→ Texto proporcionado:
--

De porros a porros y López Obrador
No hay porro bueno. Florestán.
La violencia en la clausura de la Comisión Permanente del Congreso de la Unión, el miércoles, es un retrato del envilecimiento del Poder Legislativo donde estaba, decían, la más alta tribuna de la Nación, y desde los tiempos de Morena, y antes del PRD, se ha degradado.
De la violencia y violación de esos espacios, el referente es la toma de San Lázaro el 29 de agosto de 2006 por los lopezobradoristas para impedir que Felipe Calderón protestara como presidente de la República, que, como marca la Constitución, es el requisito esencial para asumir ese cargo.
Aquel fue el momento en el que en este siglo hemos estado más cerca de una crisis constitucional, pero contra lo que calcularon, Calderón apareció en la tribuna y en medio de la anarquía y la frustración, protestó el cargo, se terció la banda y se retiró como presidente constitucional de los Estados Unidos Mexicanos, frustrando la operación López Obrador.

--

→ Registros de datos:
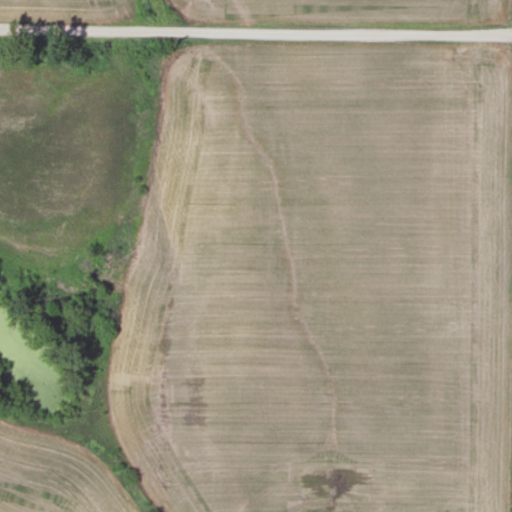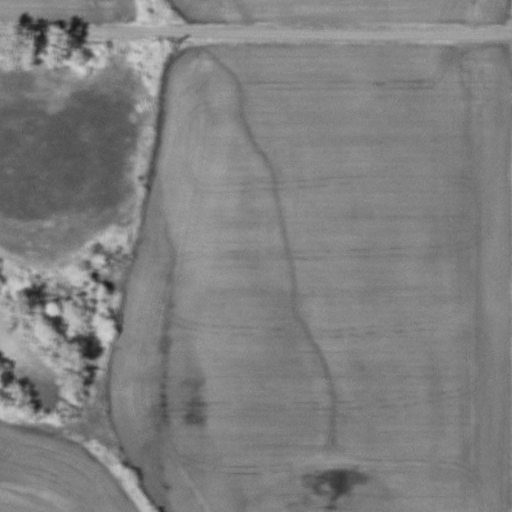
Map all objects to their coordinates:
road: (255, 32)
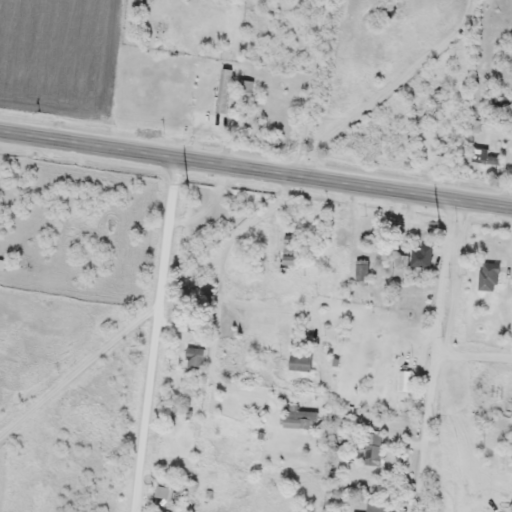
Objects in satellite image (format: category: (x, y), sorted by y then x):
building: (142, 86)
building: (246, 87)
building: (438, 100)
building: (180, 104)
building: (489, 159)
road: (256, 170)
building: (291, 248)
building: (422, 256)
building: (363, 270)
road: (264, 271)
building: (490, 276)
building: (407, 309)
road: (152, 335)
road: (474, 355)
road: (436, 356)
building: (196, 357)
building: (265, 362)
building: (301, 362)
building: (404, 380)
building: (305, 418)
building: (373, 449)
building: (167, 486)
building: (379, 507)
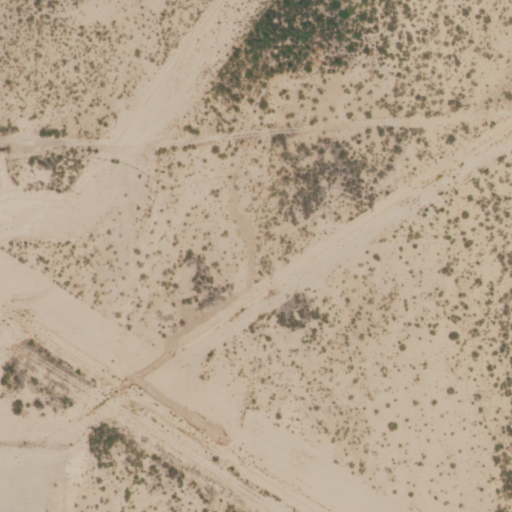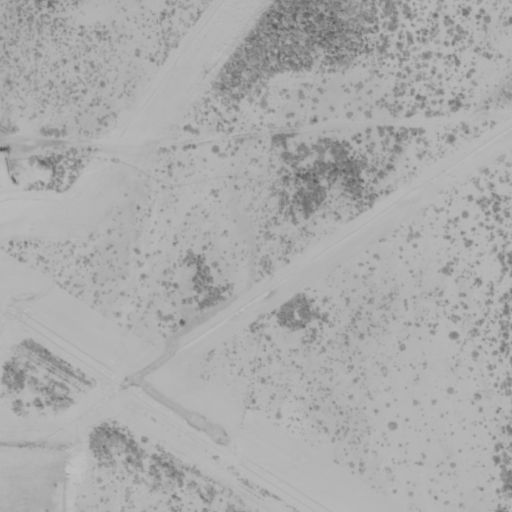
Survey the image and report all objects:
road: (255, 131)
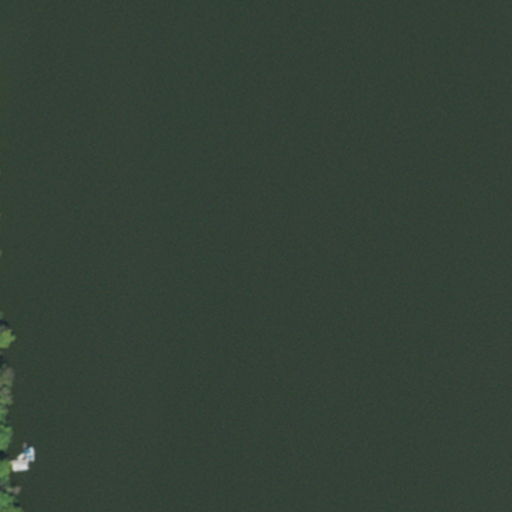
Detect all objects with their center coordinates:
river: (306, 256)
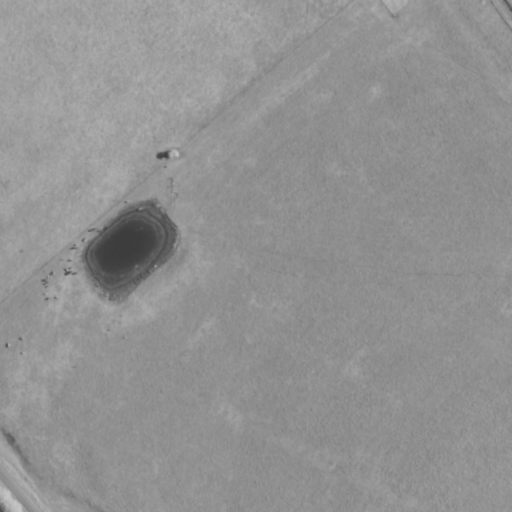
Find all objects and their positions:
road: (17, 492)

--

→ Acciones a realizar:
a - Según el texto sobre la violencia en el Congreso, ¿en qué fecha tomaron San Lázaro los lopezobradoristas?
b - Reproduce con total fidelidad el fragmento del texto sobre la violencia en el Congreso que va desde "Aquel fue el" hasta "operación López Obrador.", incluidas ambas partes.
c - Prosigue el texto sobre la violencia en el Congreso a partir de su última oración.
Las entradas proceden de una fuente distinta a la del texto.

→ Resultados obtenidos:
a - El 29 de agosto de 2006.

b -
Aquel fue el momento en el que en este siglo hemos estado más cerca de una crisis constitucional, pero contra lo que calcularon, Calderón apareció en la tribuna y en medio de la anarquía y la frustración, protestó el cargo, se terció la banda y se retiró como presidente constitucional de los Estados Unidos Mexicanos, frustrando la operación López Obrador.

c -
De entonces acá hemos visto arrebatos violentos impropios de legisladores de todos los partidos hasta llegar al miércoles cuando la gestión impropia de Fernández Noroña como presidente de la Mesa Directiva, reventó en la Permanente con un acto vergonzoso de quien ha hecho del discurso violento y provocativo, y el infundio y la mentira, su modus operandi, chocó contra quien se adueñó del PRI por métodos ilegítimos, Alejandro Moreno.